(INFORMATION SHOWN)

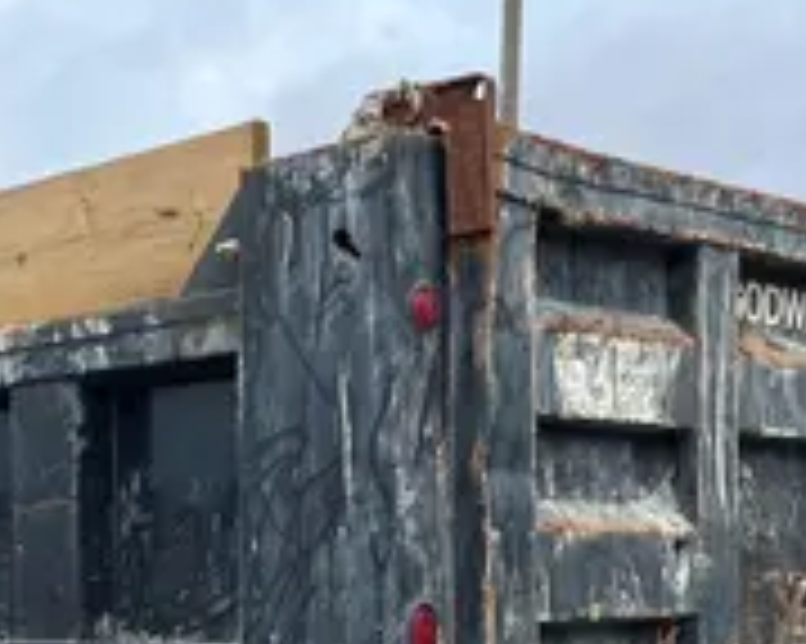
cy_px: 723
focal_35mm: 78
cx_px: 77
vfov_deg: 18.8
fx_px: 1860
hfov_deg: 23.8
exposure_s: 1/1372
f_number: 1.6
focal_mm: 5.1
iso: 50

(End INFORMATION SHOWN)

WHAT YOU ARE ASKED TO DO: Repeat every line above exactly, minus the pictures.

WRITTEN SOLUTION:
cy_px: 723
focal_35mm: 78
cx_px: 77
vfov_deg: 18.8
fx_px: 1860
hfov_deg: 23.8
exposure_s: 1/1372
f_number: 1.6
focal_mm: 5.1
iso: 50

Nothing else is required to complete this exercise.